My topic this year was flavor descriptors. I became interested in how they influence expectation and the overall experience customers are going to have with the coffee. When we go in and cup coffees blind, we’re pushed to taste different things and come up with vocabulary we don’t always use. But if someone tells you you’re going to taste these three things, you’re very influenced. You’ll find it easy to pick out those flavors in the cup.
To illustrate this concept at the Big Western, I used Takesi from Bolivia, believed to be the highest-grown coffee in the world. I started by offering a lot of information about the beans. Coffee professionals can hear specs and stats and come up with expectations from there. For example, if someone says Kenya, we’re automatically expecting it to taste a certain way—high in acidity, blood orange, currant. The question I wanted to address was: What if it defies our expectations? Does that disappoint us? Or could it be cool and great to experience the unexpected?
I laid out a tray of sixteen different ingredients embodying flavors that I felt a coffee professional would expect in a coffee from Bolivia. Before I served the judges anything, I said, “I gave you a lot of information on this farm.

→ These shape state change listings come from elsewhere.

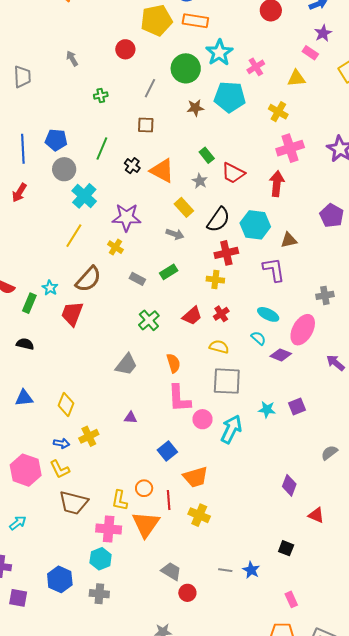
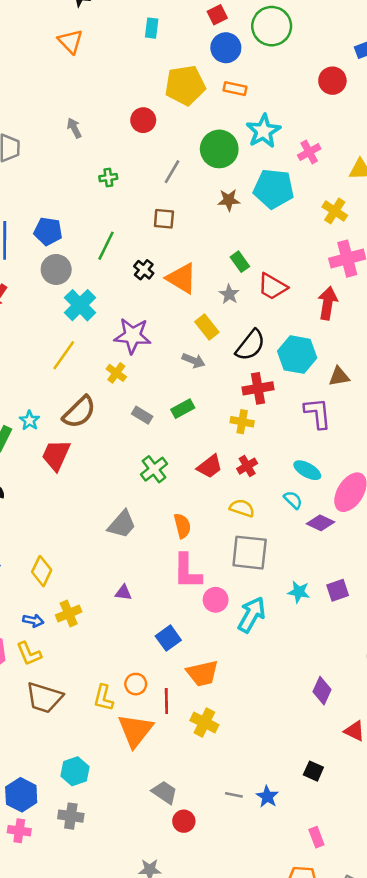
orange rectangle: (195, 21) -> (235, 89), size x0.7
pink cross: (109, 529) -> (19, 831), moved, size x0.7

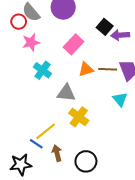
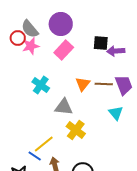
black square: (105, 27) -> (101, 43), turned -35
pink star: (31, 42) -> (31, 46), moved
pink rectangle: (74, 44) -> (64, 50), moved
orange triangle: (86, 69) -> (83, 84), turned -35

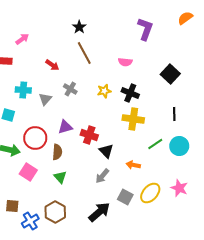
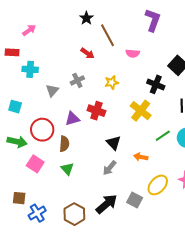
brown line: (84, 53) -> (108, 35), moved
red arrow: (52, 65) -> (87, 53), moved
gray cross: (70, 89) -> (77, 80), turned 32
cyan cross: (23, 90) -> (30, 69), moved
black cross: (130, 93) -> (156, 84), moved
yellow cross: (133, 119) -> (141, 111), turned 30
red cross: (89, 135) -> (96, 111), moved
gray square: (125, 197) -> (135, 200), moved
brown hexagon: (55, 212) -> (74, 214), moved

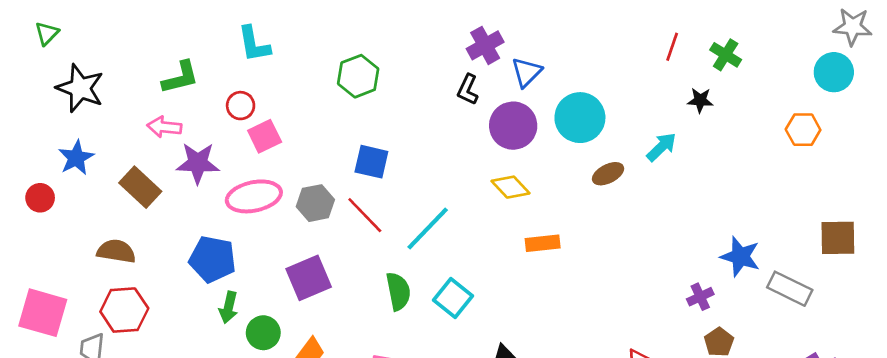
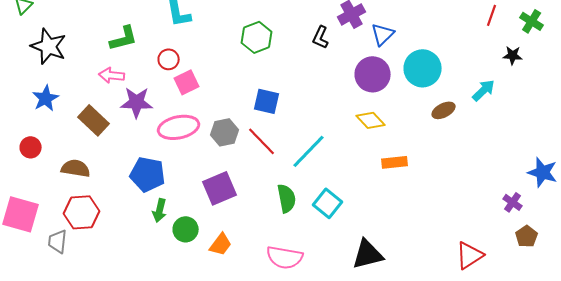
black L-shape: (468, 90) -> (321, 37), moved
red circle: (40, 198) -> (31, 147), moved
purple cross: (700, 297) -> (513, 202), turned -30

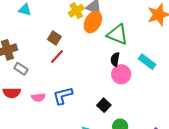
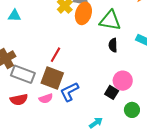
brown square: (54, 38) -> (52, 78), moved, size x1.6
gray rectangle: (21, 69) -> (23, 74), size x1.6
pink circle: (121, 74) -> (123, 81), moved

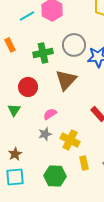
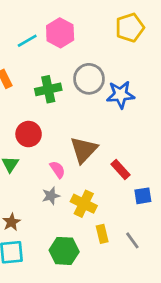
brown triangle: (66, 80) -> (84, 150), moved
pink semicircle: (50, 114) -> (57, 169), turned 88

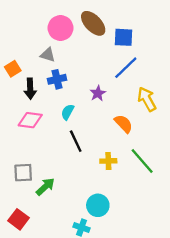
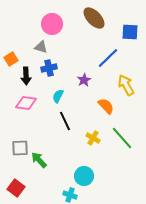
brown ellipse: (93, 23) -> (94, 18), moved
blue square: (123, 37) -> (130, 32), moved
yellow cross: (108, 161) -> (93, 138), turned 32
green arrow: (45, 187) -> (39, 160), turned -90

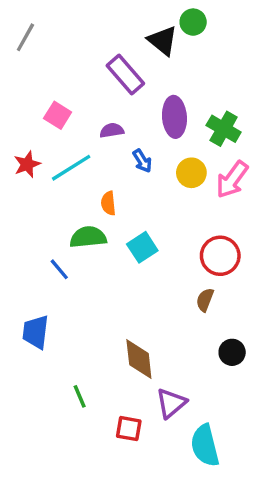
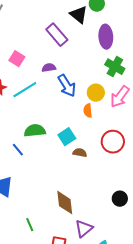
purple ellipse: (174, 117) -> (106, 37), moved
blue arrow: (142, 161) -> (67, 86), size x1.6
orange semicircle: (108, 203) -> (88, 111), moved
brown semicircle: (205, 300) -> (80, 153), moved, turned 80

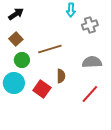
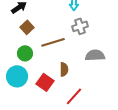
gray cross: (90, 25) -> (80, 26), moved
brown square: (16, 39) -> (27, 27), moved
red line: (90, 94) -> (74, 96), moved

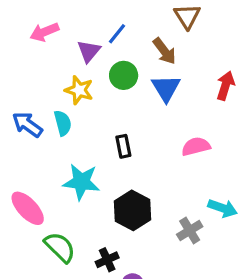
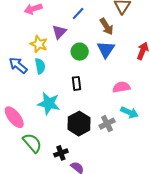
purple triangle: (89, 51) -> (59, 32), moved
green circle: (124, 75) -> (80, 52), moved
yellow star: (79, 90) -> (39, 44), moved
cyan arrow: (223, 208) -> (129, 112), moved
gray cross: (190, 231) -> (107, 124), moved

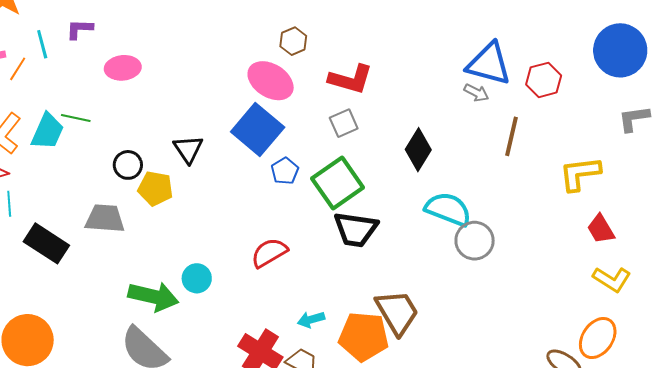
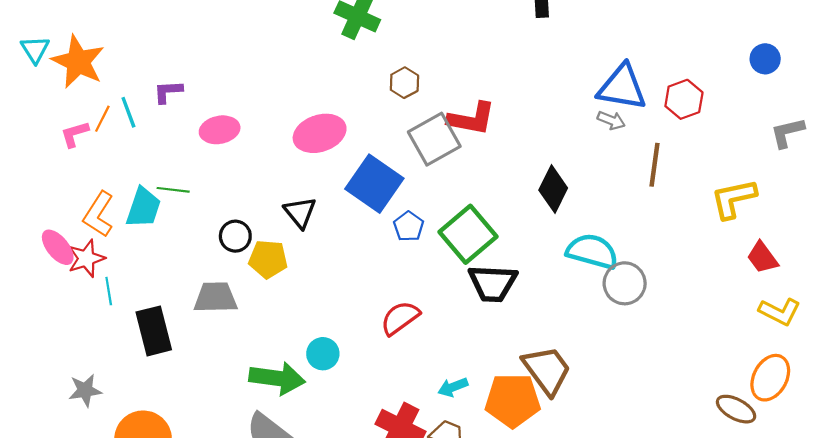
blue circle: (620, 50) -> (765, 59), size x0.5
orange line: (18, 69) -> (102, 119), moved
pink ellipse: (271, 81) -> (320, 133), moved, turned -45
gray square: (344, 123) -> (434, 139), moved, size x1.6
black rectangle: (46, 243) -> (154, 331), turned 48

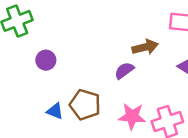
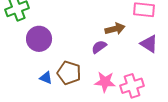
purple circle: (46, 60) -> (39, 39), size x1.6

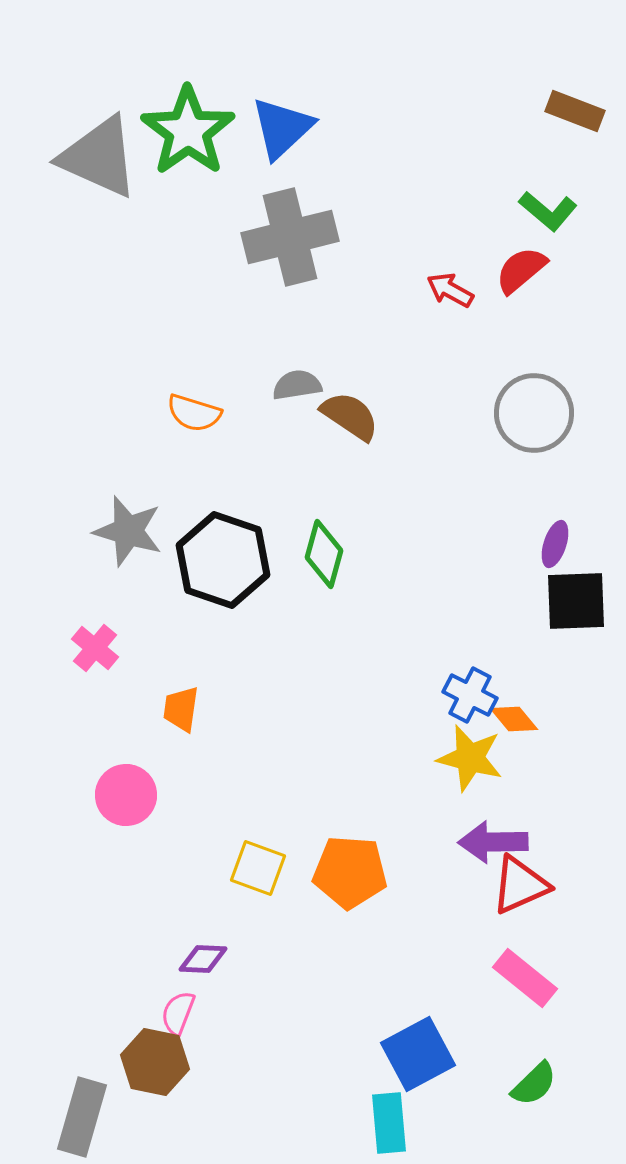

What do you expect?” And they were able to choose one flavor. I knew their decisions would influence how they tasted and what they perceived in the cup. I then took whatever ingredients they chose and used their expectations to create the final signature drink.
I’m seeking ideas for competition year-round. We have competition season, but the rest of the time is when I’m developing my palate. I go to the farmers’ market every week, to try new produce and find new flavors and ingredients like fresh dates. We all know dates as these caramelized, mushy, sugary things. But before that, fresh dates are full of tannins and are crispy and have a lot of similarities to coffee. Or finger limes, which are tiny limes that have almost caviar-like bubbles inside. They’re sweet and delicious and have a really interesting texture. I look for weird things like that, and from them I pull inspiration.
We have competition season, but the rest of the time is when I’m developing my palate.
Competing requires a lot of time and hard work. But it excites me to bring new ideas back to my staff and customers at my shop, whether it’s my routine that I’ve been working on—which changes how I communicate with customers and how I train my baristas to communicate—or inspiration I find watching other competitors—the flavor descriptors they’re using, their coffees, their ideas about hospitality.
It’s nice to be in the top six, because you get to do your routine that much more. But truthfully, if I did all this work and no one got to see it, it would still influence how I am at work, how I interact with the staff, how I interact with customers. Competing helps me think about what we do day in and day out from a different perspective. Competition makes me step back and look at our work on a deeper level.
—Barista champion Eden-Marie Abramowicz is also an educator and manager at Intelligentsia Coffee in Los Angeles.